Sabbath keeping is a way of practicing providence, of enacting the belief that God will provide. One day each week, we give up providing for ourselves. On this day, we practice the kind of reliance on God that can sustain our generosity throughout the rest of the week. At its best, a Sabbath day gestures beyond itself to other habits and practices that support God's economy of everyday living. - p. 183.
The Positive:
- The author's definition of God's providence as, "...a trust that God will provide what we need and redeem what is lost" (p. 154) is spot on, direct, and in keeping with the biblical doctrine.
- The book did challenge my thinking on some issues.
The Negative:
- Bader-Saye needed to define the specific types of fear to which he was referring. He seemed to be talking out of both sides of his mouth--taking one chapter to chastise the reader for fear while taking another to attempt to sell fear as a "friend." Some of what the author characterized as fear would fall under common sense, or for a more theological term, "walking circumspectly" (Ephesians 5:15, KJV). Obviously, this does not equate to anxiety and terror.
- There is not enough of the author here. What are some of his personal struggles with the fears he describes and how did he combat them? While the author laments the detachment academia can produce, he doesn't do a very good job of combating it in his own work.
- The author uses the term Latinex to refer to the Latino community. I have viewed many articles stating that the Latino community is not on board with this moniker. The majority find it highly offensive.
- As I've stated in previous reviews, I do not read these types of books to be inundated with politics--even politics to with which I subscribe. Rather than bringing useful information that informs and assists the audience, Bader-Saye uses his platform to make sure the reader knows which party he prefers and why--many of his defenses based on the very media outlets he accurately demonizes (see the quotes section).
- To me, the biggest negative is that the author doesn't adhere to his own premise.
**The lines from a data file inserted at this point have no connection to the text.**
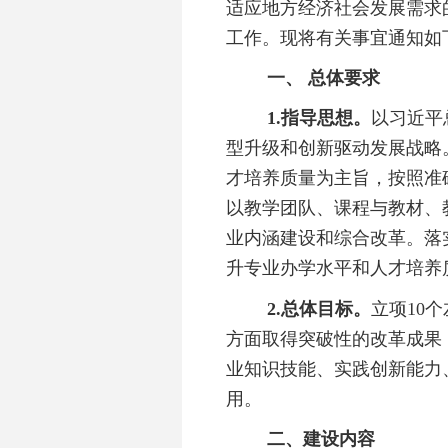
适应地方经济社会发展需求
工作。
现将有关事宜通知如
一、
总体要求
1.指导思想。
以习近平
型升级和创新驱动发展战略
才培养质量为主旨，按照准
以教学团队、课程
与
教材、
业内涵建设和综合改革。落
升专业办学水平和人才培养
2.总体目标。
立项
10
个
方面取得突破性的改革成果
业知识技能、
实践
创新能力
用。
二、建设内容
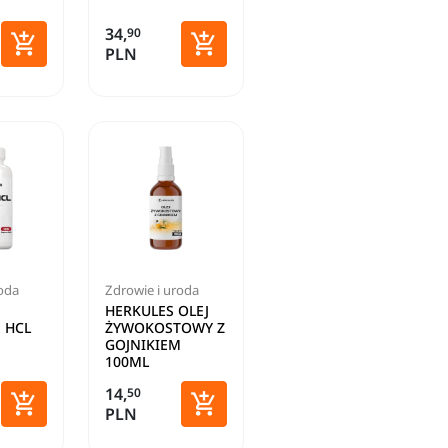
34,
90


PLN
Dodaj do koszyka
Dodaj do koszyka
roda
Zdrowie i uroda
HERKULES OLEJ
 HCL
ŻYWOKOSTOWY Z
GOJNIKIEM
100ML
14,
50


PLN
Dodaj do koszyka
Dodaj do koszyka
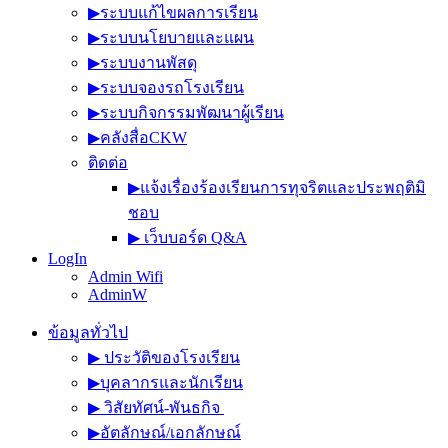
▶︎ระบบแก้ไขผลการเรียน
▶︎ระบบนโยบายและแผน
▶︎ระบบงานพัสดุ
▶︎ระบบจองรถโรงเรียน
▶︎ระบบกิจกรรมพัฒนาผู้เรียน
▶︎คลังสื่อCKW
ติดต่อ
▶︎แจ้งเรื่องร้องเรียนการทุจริตและประพฤติมิ
ชอบ
▶︎ เว็บบอร์ด Q&A
LogIn
Admin Wifi
AdminW
ข้อมูลทั่วไป
▶︎ ประวัติของโรงเรียน
▶︎บุคลากรและนักเรียน
▶︎ วิสัยทัศน์-พันธกิจ
▶︎อัตลักษณ์/เอกลักษณ์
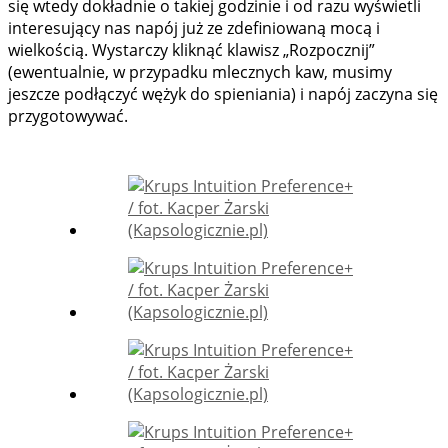
się wtedy dokładnie o takiej godzinie i od razu wyświetli
interesujący nas napój już ze zdefiniowaną mocą i
wielkością. Wystarczy kliknąć klawisz „Rozpocznij”
(ewentualnie, w przypadku mlecznych kaw, musimy
jeszcze podłączyć wężyk do spieniania) i napój zaczyna się
przygotowywać.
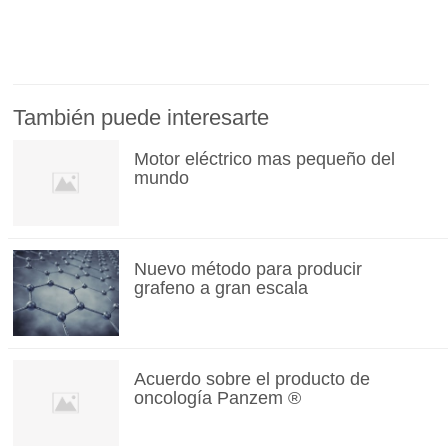
También puede interesarte
Motor eléctrico mas pequeño del
mundo
Nuevo método para producir
grafeno a gran escala
Acuerdo sobre el producto de
oncología Panzem ®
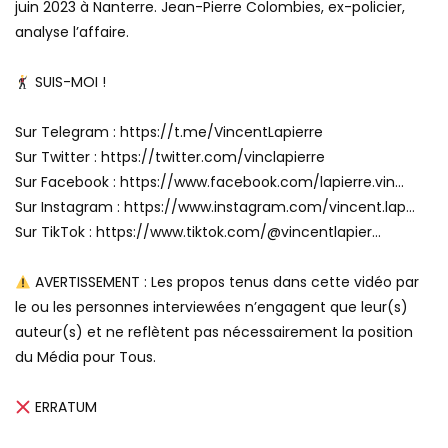
juin 2023 à Nanterre. Jean-Pierre Colombies, ex-policier,
analyse l’affaire.
SUIS-MOI !
Sur Telegram : https://t.me/VincentLapierre
Sur Twitter : https://twitter.com/vinclapierre
Sur Facebook : https://www.facebook.com/lapierre.vin…
Sur Instagram : https://www.instagram.com/vincent.lap…
Sur TikTok : https://www.tiktok.com/@vincentlapier…
AVERTISSEMENT : Les propos tenus dans cette vidéo par
le ou les personnes interviewées n’engagent que leur(s)
auteur(s) et ne reflètent pas nécessairement la position
du Média pour Tous.
ERRATUM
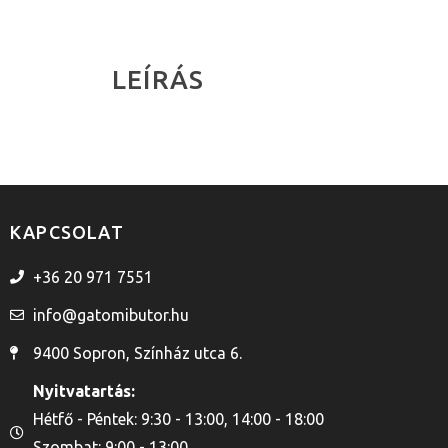
LEÍRÁS
KAPCSOLAT
+36 20 971 7551
info@gatomibutor.hu
9400 Sopron, Színház utca 6.
Nyitvatartás:
Hétfő - Péntek: 9:30 - 13:00, 14:00 - 18:00
Szombat: 9:00 - 13:00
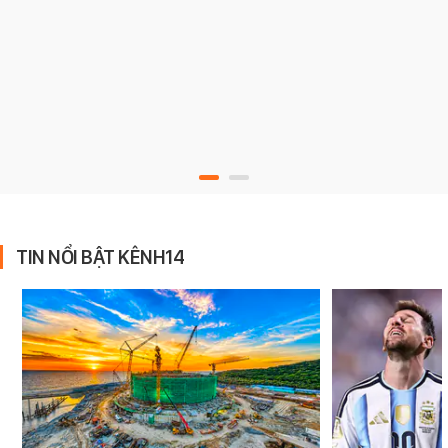
TIN NỔI BẬT KÊNH14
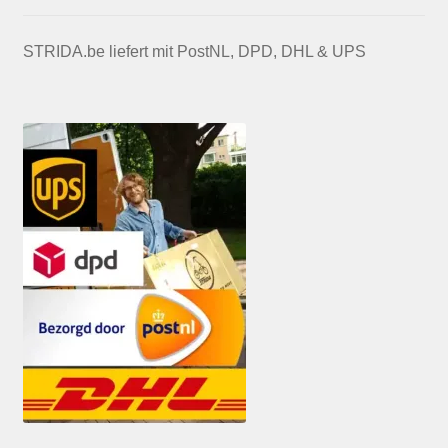
STRIDA.be liefert mit PostNL, DPD, DHL & UPS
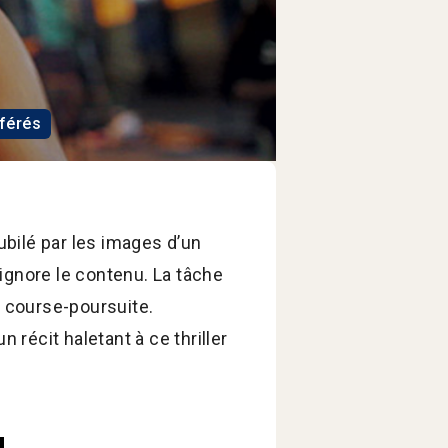
éférés
nubilé par les images d’un
l ignore le contenu. La tâche
 course-poursuite.
récit haletant à ce thriller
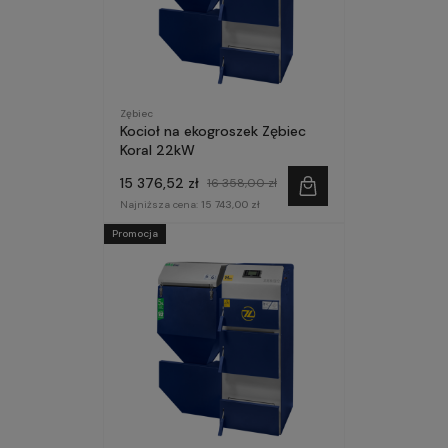
Zębiec
Kocioł na ekogroszek Zębiec
Koral 22kW
15 376,52 zł
16 358,00 zł
Najniższa cena:
15 743,00 zł
Promocja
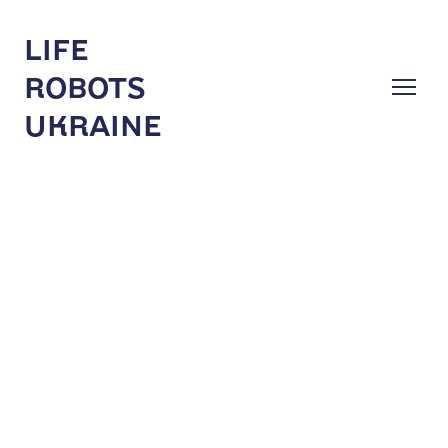
LIFE
ROBOTS
UKRAINE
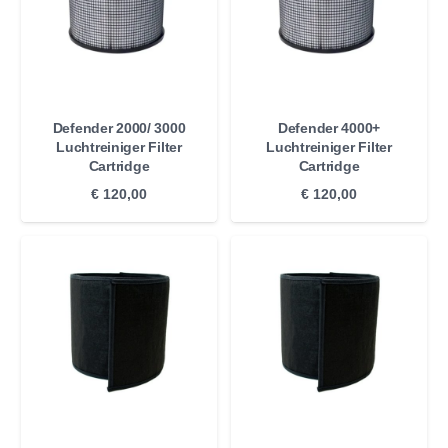
Defender 2000/ 3000
Defender 4000+
Luchtreiniger Filter
Luchtreiniger Filter
Cartridge
Cartridge
€
120,00
€
120,00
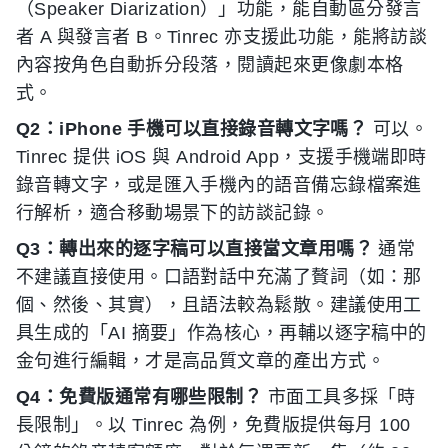
（Speaker Diarization）」功能，能自動區分發言
者 A 與發言者 B。Tinrec 亦支援此功能，能將訪談
內容按角色自動拆分段落，閱讀起來更像劇本格
式。
Q2：iPhone 手機可以直接錄音轉文字嗎？
可以。
Tinrec 提供 iOS 與 Android App，支援手機端即時
錄音轉文字，或是匯入手機內的語音備忘錄檔案進
行解析，適合移動場景下的訪談記錄。
Q3：轉出來的逐字稿可以直接當文章用嗎？
通常
不建議直接使用。口語對話中充滿了贅詞（如：那
個、然後、其實），且語法較為鬆散。建議使用工
具生成的「AI 摘要」作為核心，再輔以逐字稿中的
金句進行編輯，才是高品質文章的產出方式。
Q4：免費版通常有哪些限制？
市面工具多採「時
長限制」。以 Tinrec 為例，免費版提供每月 100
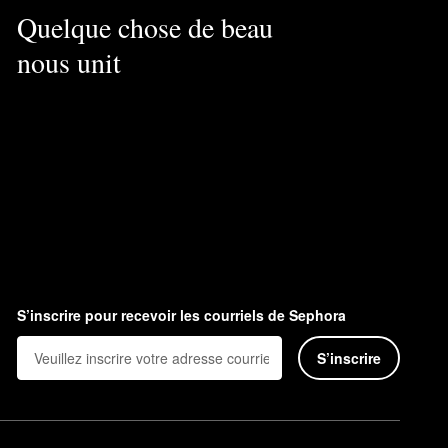
Quelque chose de beau
nous unit
S’inscrire pour recevoir les courriels de Sephora
S’inscrire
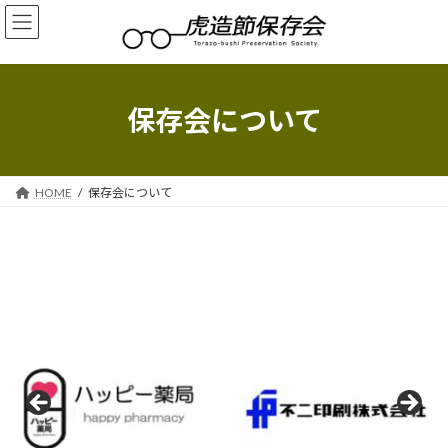
コ
ナ
ン
ビ
テ
ゲ
ン
ー
ツ
シ
へ
ョ
保存会について
ス
ン
キ
に
ッ
移
プ
動
HOME
保存会について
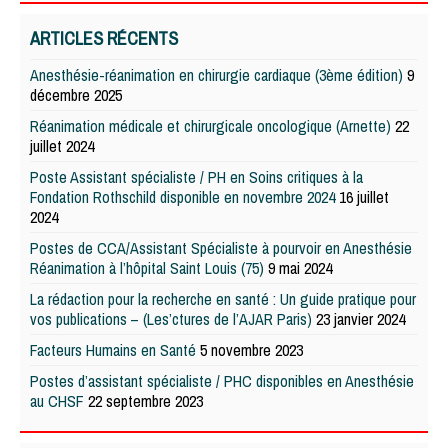
ARTICLES RÉCENTS
Anesthésie-réanimation en chirurgie cardiaque (3ème édition)
9
décembre 2025
Réanimation médicale et chirurgicale oncologique (Arnette)
22
juillet 2024
Poste Assistant spécialiste / PH en Soins critiques à la
Fondation Rothschild disponible en novembre 2024
16 juillet
2024
Postes de CCA/Assistant Spécialiste à pourvoir en Anesthésie
Réanimation à l’hôpital Saint Louis (75)
9 mai 2024
La rédaction pour la recherche en santé : Un guide pratique pour
vos publications – (Les’ctures de l’AJAR Paris)
23 janvier 2024
Facteurs Humains en Santé
5 novembre 2023
Postes d’assistant spécialiste / PHC disponibles en Anesthésie
au CHSF
22 septembre 2023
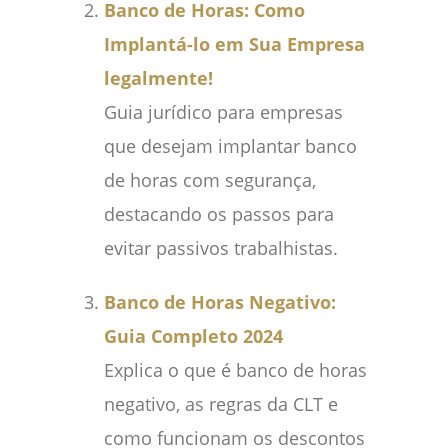
Banco de Horas: Como
Implantá-lo em Sua Empresa
legalmente!
Guia jurídico para empresas
que desejam implantar banco
de horas com segurança,
destacando os passos para
evitar passivos trabalhistas.
Banco de Horas Negativo:
Guia Completo 2024
Explica o que é banco de horas
negativo, as regras da CLT e
como funcionam os descontos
If one is to follow Jesus in relation to the fear that surrounds him or her, shouldn't Jesus' words about fear be presented...and in full? Overwhelming fear and anxiety cannot be conquered with half of a verse and a smattering of political hyperbole.
Conclusion/Takeaway:
While Bader-Saye's tome had some good points, the majority of the book was quite disagreeable. My other book reviews prove that I welcome reading works that challenge my thinking and present concepts with which I may not agree. In fact, I never totally agree with any author (even my favorites). However, for me to enjoy a work there must be enough common ground between me and the author. There was not enough here.
Part of the problem is that I am not the author's target audience. This work is directed to white middle-and upper-class "Christians" who are afraid of any face that doesn't look like theirs. He's speaking to those to whom the news and social media are their holy writ and instruction manual for life, and to whom the Bible is a mere afterthought.
That ain't me.
Quite honestly, all of the author's bravado and politically-correct chest thumping comes off as disingenuous. From his minuscule personal examples, one would conclude the Bader-Saye has not experienced much of what he describes. How ironic that his criticism of others should describe his book perfectly: "Those making these claims understood themselves to be Christians, but their claims often looked more like an appeal to a partisan cosmic fate than to Jesus" (pp. 157-158).